• DIRECTIVE:
In full and without edits, write out the data that follows.

• PROVIDED DATA:

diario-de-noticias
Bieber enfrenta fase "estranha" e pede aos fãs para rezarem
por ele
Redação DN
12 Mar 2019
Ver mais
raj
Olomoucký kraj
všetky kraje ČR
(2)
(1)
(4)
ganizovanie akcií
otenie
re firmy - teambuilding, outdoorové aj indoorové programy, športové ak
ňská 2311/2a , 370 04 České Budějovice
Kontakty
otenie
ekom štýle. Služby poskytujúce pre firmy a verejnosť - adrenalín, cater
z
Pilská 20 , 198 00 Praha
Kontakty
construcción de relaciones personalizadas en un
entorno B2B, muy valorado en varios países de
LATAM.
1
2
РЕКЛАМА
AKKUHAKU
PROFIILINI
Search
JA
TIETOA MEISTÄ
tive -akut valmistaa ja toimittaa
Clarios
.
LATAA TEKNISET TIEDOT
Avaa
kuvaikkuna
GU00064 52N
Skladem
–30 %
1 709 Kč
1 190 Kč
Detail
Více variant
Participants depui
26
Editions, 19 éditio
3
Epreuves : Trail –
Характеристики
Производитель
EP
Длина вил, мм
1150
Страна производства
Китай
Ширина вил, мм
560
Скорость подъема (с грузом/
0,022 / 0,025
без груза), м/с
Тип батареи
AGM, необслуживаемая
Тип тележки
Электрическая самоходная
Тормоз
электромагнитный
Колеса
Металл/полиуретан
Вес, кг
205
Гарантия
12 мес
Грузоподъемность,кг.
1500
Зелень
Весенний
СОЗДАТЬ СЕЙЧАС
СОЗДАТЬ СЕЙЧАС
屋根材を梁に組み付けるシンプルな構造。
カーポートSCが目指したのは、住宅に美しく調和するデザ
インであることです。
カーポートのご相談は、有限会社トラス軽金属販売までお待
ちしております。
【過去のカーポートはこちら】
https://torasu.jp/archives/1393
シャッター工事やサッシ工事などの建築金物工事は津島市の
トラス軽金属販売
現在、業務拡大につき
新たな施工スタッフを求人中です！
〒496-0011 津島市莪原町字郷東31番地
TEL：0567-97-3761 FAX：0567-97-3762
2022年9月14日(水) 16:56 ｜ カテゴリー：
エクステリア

• WRITTEN RESPONSE:
diario-de-noticias
Bieber enfrenta fase "estranha" e pede aos fãs para rezarem
por ele
Redação DN
12 Mar 2019
Ver mais
raj
Olomoucký kraj
všetky kraje ČR
(2)
(1)
(4)
ganizovanie akcií
otenie
re firmy - teambuilding, outdoorové aj indoorové programy, športové ak
ňská 2311/2a , 370 04 České Budějovice
Kontakty
otenie
ekom štýle. Služby poskytujúce pre firmy a verejnosť - adrenalín, cater
z
Pilská 20 , 198 00 Praha
Kontakty
construcción de relaciones personalizadas en un
entorno B2B, muy valorado en varios países de
LATAM.
1
2
РЕКЛАМА
AKKUHAKU
PROFIILINI
Search
JA
TIETOA MEISTÄ
tive -akut valmistaa ja toimittaa
Clarios
.
LATAA TEKNISET TIEDOT
Avaa
kuvaikkuna
GU00064 52N
Skladem
–30 %
1 709 Kč
1 190 Kč
Detail
Více variant
Participants depui
26
Editions, 19 éditio
3
Epreuves : Trail –
Характеристики
Производитель
EP
Длина вил, мм
1150
Страна производства
Китай
Ширина вил, мм
560
Скорость подъема (с грузом/
0,022 / 0,025
без груза), м/с
Тип батареи
AGM, необслуживаемая
Тип тележки
Электрическая самоходная
Тормоз
электромагнитный
Колеса
Металл/полиуретан
Вес, кг
205
Гарантия
12 мес
Грузоподъемность,кг.
1500
Зелень
Весенний
СОЗДАТЬ СЕЙЧАС
СОЗДАТЬ СЕЙЧАС
屋根材を梁に組み付けるシンプルな構造。
カーポートSCが目指したのは、住宅に美しく調和するデザ
インであることです。
カーポートのご相談は、有限会社トラス軽金属販売までお待
ちしております。
【過去のカーポートはこちら】
https://torasu.jp/archives/1393
シャッター工事やサッシ工事などの建築金物工事は津島市の
トラス軽金属販売
現在、業務拡大につき
新たな施工スタッフを求人中です！
〒496-0011 津島市莪原町字郷東31番地
TEL：0567-97-3761 FAX：0567-97-3762
2022年9月14日(水) 16:56 ｜ カテゴリー：
エクステリア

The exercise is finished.